薬剤師が店じまいの準備をしていると、青ざめた形相の女性がやってきた。
ホリの深い顔に、ブロンドの髪の毛。どうやら日本人ではなさそうだ。
そして、彼女は英語でこう切り出した。
「すみません、こちらの薬局でモーニングアフターピル、売っていませんか?」
モーニングアフターピル、つまり緊急避妊薬のことである。
中身は、高用量の女性ホルモン。
避妊に失敗した、レイプされた等、望まない妊娠の可能性がある際に使用される薬だ。
性行為後72時間以内に服用する必要があり、早く服用すると効果がより高まるとされている。
久々の英語対応に慌てながらも、薬剤師はこう返答した。
「申し訳ございません。医師の処方せんがなければ、お渡しすることができません」
顔を曇らせながらも、女性は続けた。
「あらまぁ……では、この近くにOTCでモーニングアフターピルを売っているお店はありますか?」
OTC、つまり一般用医薬品のことだ。
ドラッグストアに売っている「ロキソニン」「パブロン」など、購入時に処方箋が必要ない市販薬のことだ。
「ほかのお店も一緒です。日本ではOTCでモーニングアフターピルを販売できません。

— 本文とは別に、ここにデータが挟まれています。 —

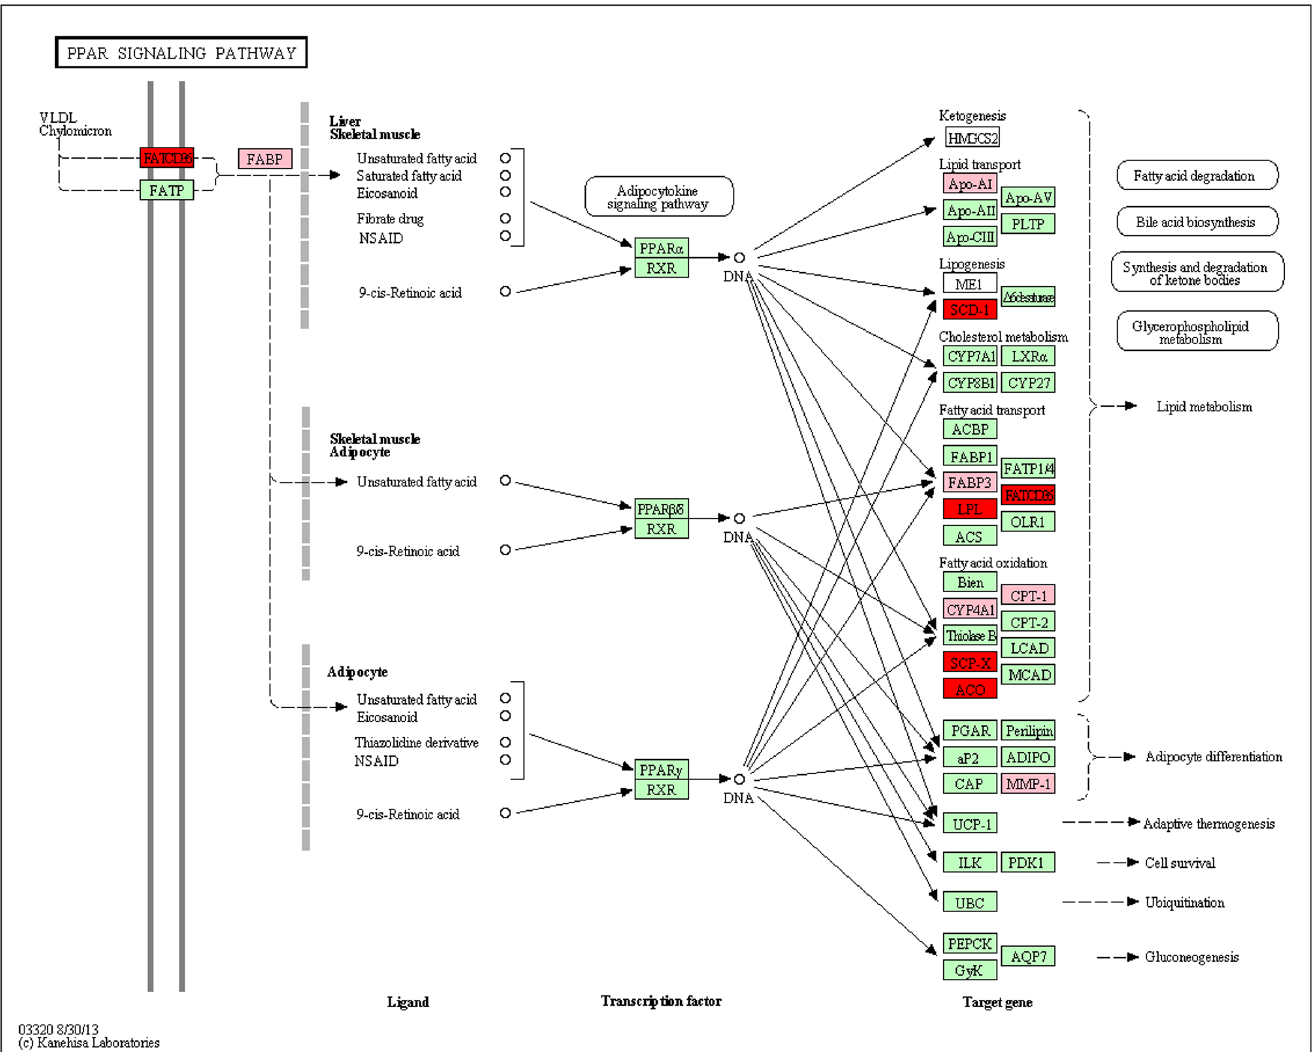
Fig 3. The significantly enriched genes in the ‘ PPAR signaling pathway ’ . Red nodes indicate the significantly up-regulated genes in fat-1 transgenic cattle, and the pink nodes indicate the significantly down-regulation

」
「そんなぁ! 私の国では、モーニングアフターピルはOTCですよ。OTCでなくても、薬剤師の指導があればモーニングアフターピルを買える国もあります。80か国以上の薬局では、モーニングアフターピルを買えますが、日本では買えないのですね……」
女性はこう言い残し、薬局を後にした。
非常に落ち込んでいる様子であった。
その後、薬剤師も自分の無力感に、落ち込んだ。
実際、この薬局には、モーニングアフターピルを在庫していたのだ。
目の前に必要な人がいるのに、届けられない現実を、ただ悲しむことしかできないのだ……。
……これは、今の日本で起こり得る光景である。
現実に、外国の方が来日し、緊急避妊薬を求めて薬局に駆け込んだケースもある。
諸外国ではOTC化されている緊急避妊薬。
OTCでなくとも、薬剤師が説明すれば売ることができる国もある、緊急避妊薬。
早く服用することが何より重要な、緊急避妊薬。
そんな緊急避妊薬は、日本ではなぜか、いまだにOTC化されていない。
もちろん、緊急避妊薬のOTC化について、日本でも議論されていない訳ではない。
2017年には、厚生労働省が医師、薬剤師を中心に検討委員会を組織し、その中で議論されている。

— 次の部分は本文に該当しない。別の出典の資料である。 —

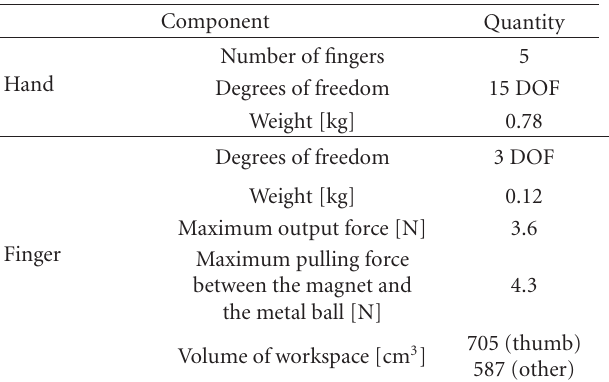
Figure 1: Outline of the system. The patient connects his/her fingertips to the multifingered haptic interface. Because this device is so small, it can be put on table and the patient can be seated during rehabilitation. Table 1: Specifications of the HIRO III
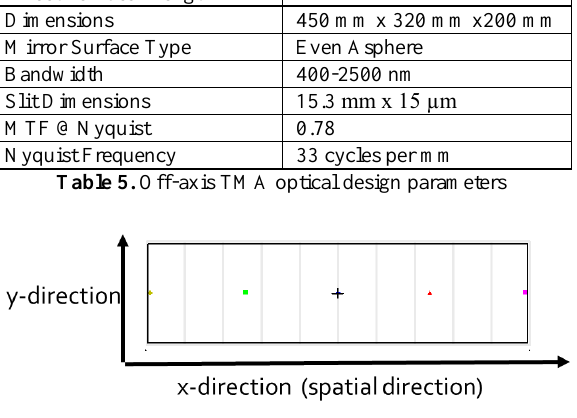
Figure 3. Footprint Diagram of the slit plane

その際、緊急避妊薬のOTC化について、300件以上の賛成意見のパブリックコメントがあった。
それにも関わらず、OTC化は委員の全会一致で見送られている。
(ちなみに、反対意見のパブリックコメントは、わずか28件であった)
検討委員会の意見としては、こうであった。
「医師による性教育の機会が損なわれる」
「安易な使用が広がる」
「薬局で薬剤師が説明できるとは思えない」
ここで、前提として考えてみてほしい。
緊急避妊薬は、どのような場面で使用するのか。
女性が望まない妊娠した可能性があり、「緊急に」妊娠を止める必要がある時である。
世の中には「緊急」に備えたシステムが、数多く存在する。
たとえば、消火器。
多くの集合住宅には設置されているだろう。
その目的は明確である。
火事が起きた時に、早く対応することで、被害が広がることを防ぐことである。
そのため、一般人の手の届きやすい場所に設置されている。
たとえば、緊急停止ボタン。
電車に乗っていると「緊急停止ボタンが発動しました」のアナウンスを聞いたこともあるだろう。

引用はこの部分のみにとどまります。